主人であるイスハークは、侍従達の鼻を明かせたからかご機嫌だった。幼い頃から共に剣の稽古をするなど、親しくしていたらしい。
「イスハーク、この悲惨な状況を見て、お前はどう思っている……?」
「布越しにカシムの体温がほんのり伝わってくるんだぞ。耐えられん、せめてどこかで交代してくれ」
「お前らがない知恵を振り絞っていなければ、こんなことにはならなかったんだぞ。頑張れ、王都まであと半日の辛抱だ」
「お前、もしや魔神の手先だな……?」
楽しそうにじゃれ合うところを見ていれば、身分の垣根などないと分かる。微笑ましく見守っていると、不意にイスハークが振り返った。
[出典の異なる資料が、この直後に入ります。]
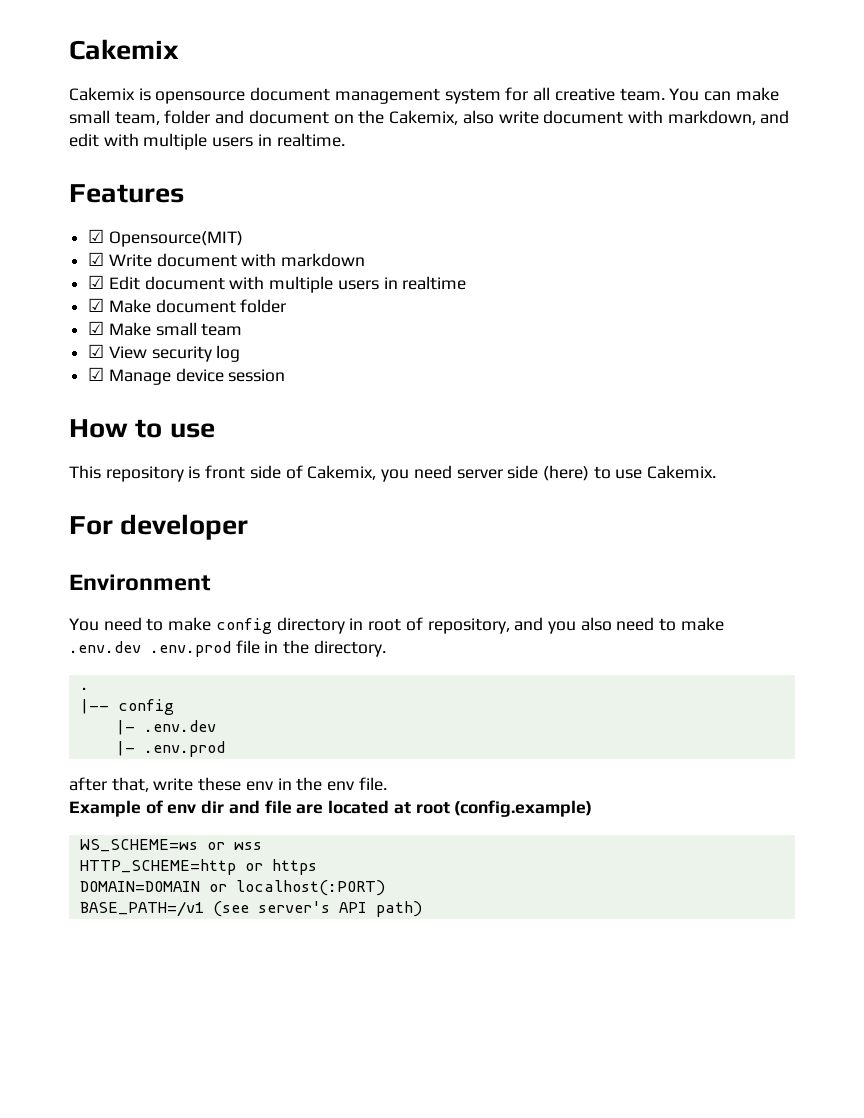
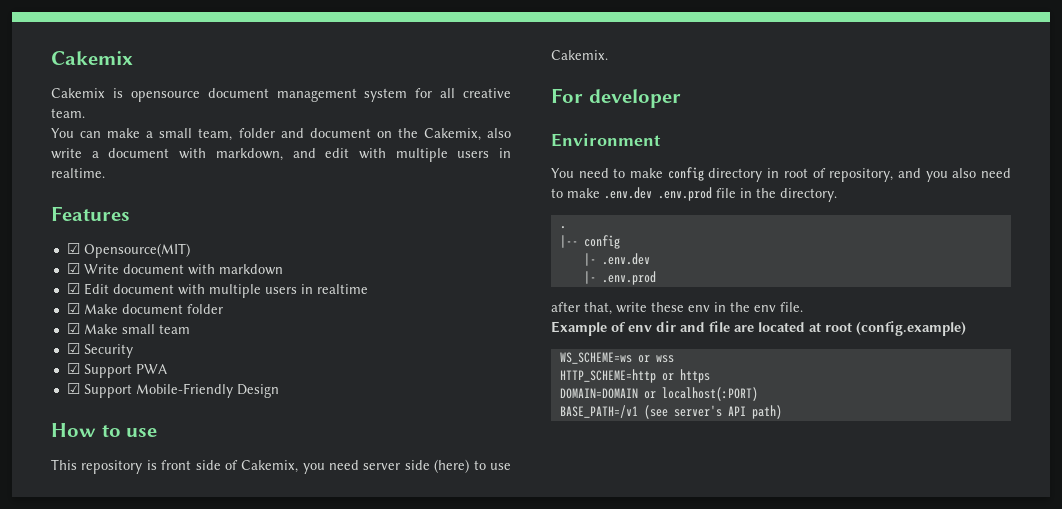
(665, 94) none -> (85, 113) //
(779, 94) none -> [146,131,154,138] a
(539, 117) none -> [91,151,99,158] a
[108,345,241,362] [88,367,286,385] View security log // ☑ Manage device session -> [83,344,133,358] [66,363,167,378] [66,383,279,398] Security // ☑ Support PWA // ☑ Support Mobile-Friendly Design

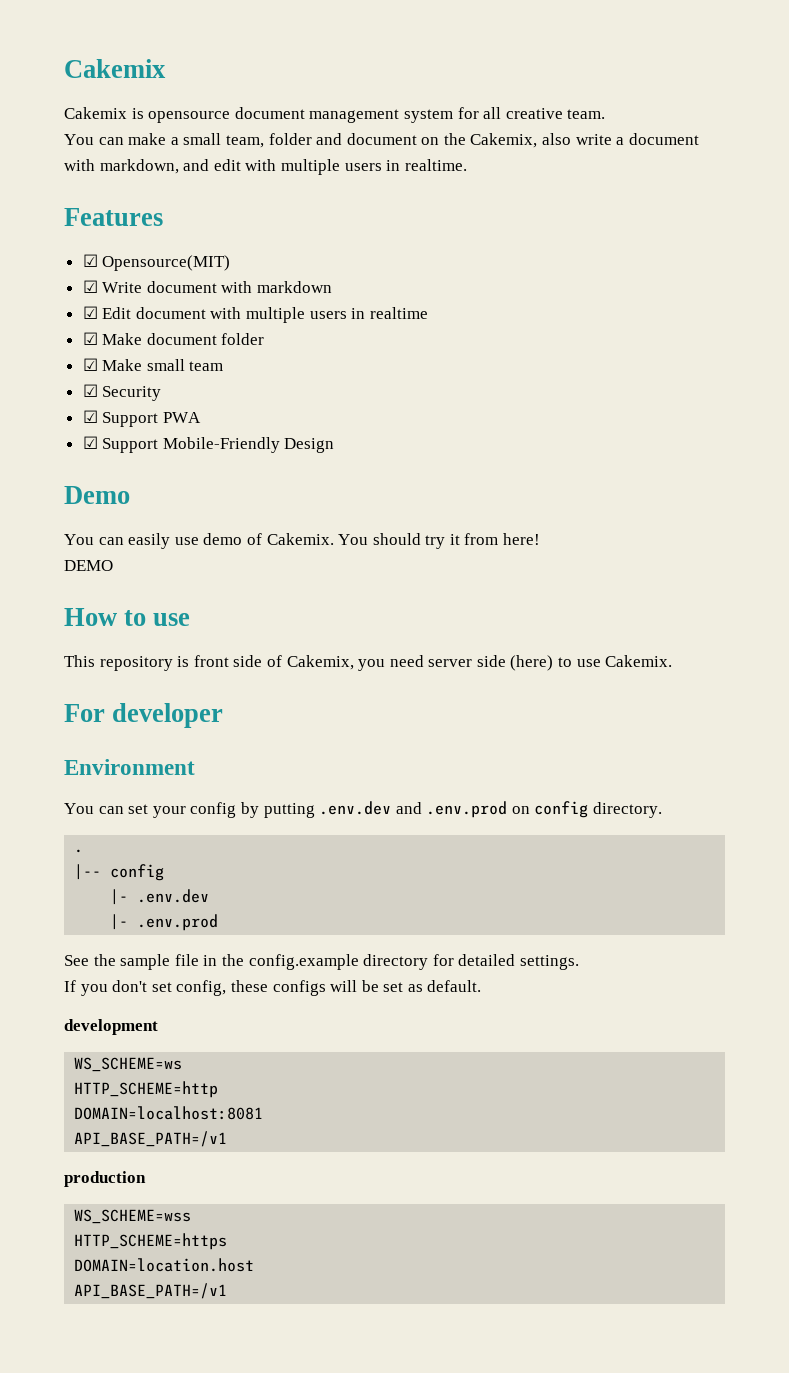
(279, 391) none -> [64,486,130,504] [64,533,541,549] [64,560,113,571] // Demo // You can easily use demo of Cakemix. You should try it from here! // DEMO
[578,167,1011,182] [551,187,776,201] need to make config directory in root of repository, and you also need to make .env.dev .env.prod file in the -> [98,801,589,818] can set your config by putting .env.dev and .env.prod on config
[551,302,803,315] [551,321,966,336] after that, write these env in the env file. // Example of env dir and file are located at root (config.example) -> [64,954,579,970] [64,980,482,996] [64,1019,158,1035] See the sample file in the config.example directory for detailed settings. // If you don't set config, these configs will be set as default. // development
[637,355,674,363] or wss -> (183, 1064) none
[661,369,710,383] [559,387,758,401] [559,405,782,419] or https // DOMAIN=DOMAIN or localhost(:PORT) // BASE_PATH=/v1 (see server's API path) -> [74,1106,264,1120] [74,1131,228,1147] [64,1171,146,1187] [74,1209,192,1224] [74,1233,228,1250] [74,1258,255,1272] [74,1283,228,1299] // DOMAIN=localhost:8081 // API_BASE_PATH=/v1 // production // WS_SCHEME=wss // HTTP_SCHEME=https // DOMAIN=location.host // API_BASE_PATH=/v1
「聖女の身に危険が及ぶ可能性を鑑みれば、素性を隠した上での帰国となるだろうな。我らサマートル騎士国の王都は、オアシスを切り広げて作られた自然豊かで美しいところだ。カナメもきっと気に入ると思うぞ」
嬉しそうな笑顔に、要は目を瞬かせた。
彼の機嫌がいいのは、もしや要を王都に招いているからか。
裏表がなく、駆け引きを好まぬ真っ直ぐな気性。己の侍従達の思惑を見抜けなかったのは、逆に考えれば彼の器の大きさの表れかもしれない。
要は、肩の力が抜けていくのを感じた。何も考えていなかったけれど、彼を選んでよかった。
「ところでイスハーク。サマートル騎士国以外にも、砂漠ってありますか?」
「敬語も必要ないし、その質問の答えも否だな。雪が降らないのもこの近隣では我が国くらいだし、ウィンターフォレスト王国にいたっては温暖な時期の方が少ないらしいぞ」
「それはまた、ずいぶんな違いね」
サマートル騎士国の王都まで、およそ半日。
それぞれの国へ帰っていった攻略対象達も軽装だったことを考えると、王都までそう遠くないと分かる。小さな禁足の森に四ヶ国全てが接地している点からも、どこも大国と呼べるほどの面積があるわけではないだろう。
そんな中、サマートル騎士国は中東に近い風土。
セントスプリング国は、王道な西洋ファンタジーの世界観。
秋華国は名前の通り、中国を模している。
そしてウィンターフォレスト王国は、ロシア連邦のような設定。
――アラビアンと西洋と、華流とロシアン……ゲームの時は違和感なかったけど、実際に目の当たりにするとすごいごった煮感ね……。
隣り合う国同士でここまで気候や生活様式に差があるというのも、ゲームならではだ。問題なく意思の疎通ができるため考えもしなかったが、もしかしたら使用言語も異なるのかもしれない。
要はふと、真剣に考察していたことに自嘲する。
夢だと結論付けたのだ。このままただ流されていればいいのに。
遠く、遠く広がる空があまりにも青いから、考えずにいられないのかもしれない。
汗をかいた側から乾いていく灼熱が、確かな実感を伴っているから。
「カナメ! 少し先にオアシスがあるから、そこで休憩を取ろう。日が落ちるまでに王都に入るぞ!」
屈託なく笑いながら声をかけるイスハークも、どうしても幻には思えなくて。
さざ波のような不安を抱えながら、要は無理やり笑みを返した。